En 1984 la Conadep, por pedido de la organización Abuelas de Plaza de Mayo, hizo venir al país a un grupo de investigadores de la Asociación Americana por el Avance de la Ciencia. Entre ellos había un tipo de aspecto bonachón que era experto en la identificación de cadáveres producto de catástrofes aéreas y crímenes de la mafia. Se llamaba Clyde Collins y usaba sombrero tejano y chapa de sheriff.

Cuando la Conadep concluyó que la respuesta a la pregunta por el destino de los desaparecidos estaba subordinada a los avances que se produjeran en la individualización de los responsables de la acción represiva, Clyde Collins Snow meneó la cabeza e hizo una mueca casi irrespetuosa.

—Si usted puede descubrir quién era esa persona y cómo murió, esto a menudo lo lleva directamente al asesino.

El joven del teléfono está en el Equipo Argentino de Antropología Forense formado por Snow. Él lee en los cráneos la trayectoria de una bala, remueve archivos de dentistas, escucha a una madre que repite insistentemente una fecha, repasa colecciones de diarios de la década del setenta y compara. ¿Hubo un traslado en El Vesubio? ¿Cuántos meses después de la fecha que la madre repite y repite? ¿Estaba X entre los trasladados? ¿Figura su nombre en la noticia del enfrentamiento? ¿Dónde? ¿Zona sur? Entonces puede estar entre los 160 N.N. exhumados en Avellaneda.

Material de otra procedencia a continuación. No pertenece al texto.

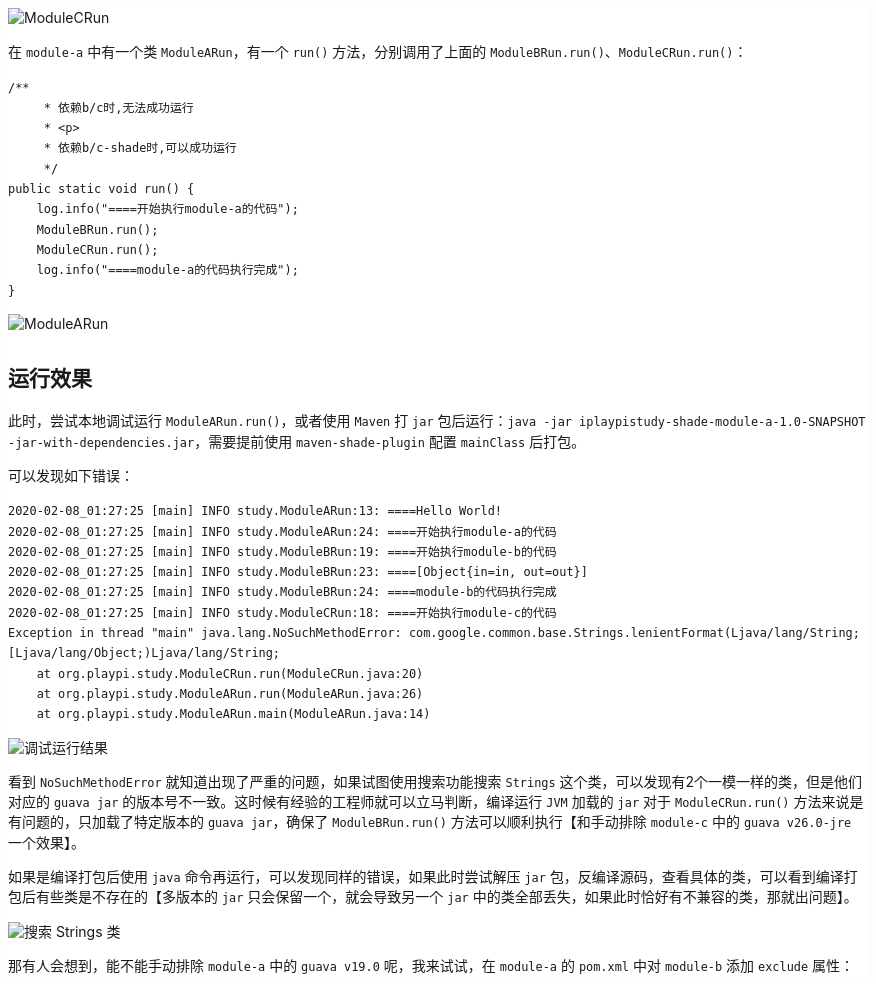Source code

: 
![ModuleCRun](https://raw.githubusercontent.com/iplaypi/img-playpi/master/img/2019/20200208015600.png "ModuleCRun")

在 `module-a` 中有一个类 `ModuleARun`，有一个 `run()` 方法，分别调用了上面的 `ModuleBRun.run()`、`ModuleCRun.run()`：

```
/**
     * 依赖b/c时,无法成功运行
     * <p>
     * 依赖b/c-shade时,可以成功运行
     */
public static void run() {
	log.info("====开始执行module-a的代码");
	ModuleBRun.run();
	ModuleCRun.run();
	log.info("====module-a的代码执行完成");
}
```

![ModuleARun](https://raw.githubusercontent.com/iplaypi/img-playpi/master/img/2019/20200208015629.png "ModuleARun")

## 运行效果

此时，尝试本地调试运行 `ModuleARun.run()`，或者使用 `Maven` 打 `jar` 包后运行：`java -jar iplaypistudy-shade-module-a-1.0-SNAPSHOT-jar-with-dependencies.jar`，需要提前使用 `maven-shade-plugin` 配置 `mainClass` 后打包。

可以发现如下错误：

```
2020-02-08_01:27:25 [main] INFO study.ModuleARun:13: ====Hello World!
2020-02-08_01:27:25 [main] INFO study.ModuleARun:24: ====开始执行module-a的代码
2020-02-08_01:27:25 [main] INFO study.ModuleBRun:19: ====开始执行module-b的代码
2020-02-08_01:27:25 [main] INFO study.ModuleBRun:23: ====[Object{in=in, out=out}]
2020-02-08_01:27:25 [main] INFO study.ModuleBRun:24: ====module-b的代码执行完成
2020-02-08_01:27:25 [main] INFO study.ModuleCRun:18: ====开始执行module-c的代码
Exception in thread "main" java.lang.NoSuchMethodError: com.google.common.base.Strings.lenientFormat(Ljava/lang/String;[Ljava/lang/Object;)Ljava/lang/String;
	at org.playpi.study.ModuleCRun.run(ModuleCRun.java:20)
	at org.playpi.study.ModuleARun.run(ModuleARun.java:26)
	at org.playpi.study.ModuleARun.main(ModuleARun.java:14)
```

![调试运行结果](https://raw.githubusercontent.com/iplaypi/img-playpi/master/img/2019/20200208014735.png "调试运行结果")

看到 `NoSuchMethodError` 就知道出现了严重的问题，如果试图使用搜索功能搜索 `Strings` 这个类，可以发现有2个一模一样的类，但是他们对应的 `guava jar` 的版本号不一致。这时候有经验的工程师就可以立马判断，编译运行 `JVM` 加载的 `jar` 对于 `ModuleCRun.run()` 方法来说是有问题的，只加载了特定版本的 `guava jar`，确保了 `ModuleBRun.run()` 方法可以顺利执行【和手动排除 `module-c` 中的 `guava v26.0-jre` 一个效果】。

如果是编译打包后使用 `java` 命令再运行，可以发现同样的错误，如果此时尝试解压 `jar` 包，反编译源码，查看具体的类，可以看到编译打包后有些类是不存在的【多版本的 `jar` 只会保留一个，就会导致另一个 `jar` 中的类全部丢失，如果此时恰好有不兼容的类，那就出问题】。

![搜索 Strings 类](https://raw.githubusercontent.com/iplaypi/img-playpi/master/img/2019/20200208013756.png "搜索 Strings 类")

那有人会想到，能不能手动排除 `module-a` 中的 `guava v19.0` 呢，我来试试，在 `module-a` 的 `pom.xml` 中对 `module-b` 添加 `exclude` 属性：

Lo que más impresionó a los hijos de X, junto al cráneo de su padre –había sido identificado entre otras cosas por un clavo en el fémur, implantado luego de un accidente de moto–, fueron los zapatos. Eran unos borcegos claveteados todavía en uso, de mochilero.

La primera vez que el joven tuvo que entregar una cajita de restos a los deudos, se largó a llorar.

Clyde C. Snow lo consoló:

—”Uno puede trabajar de día y llorar de noche”.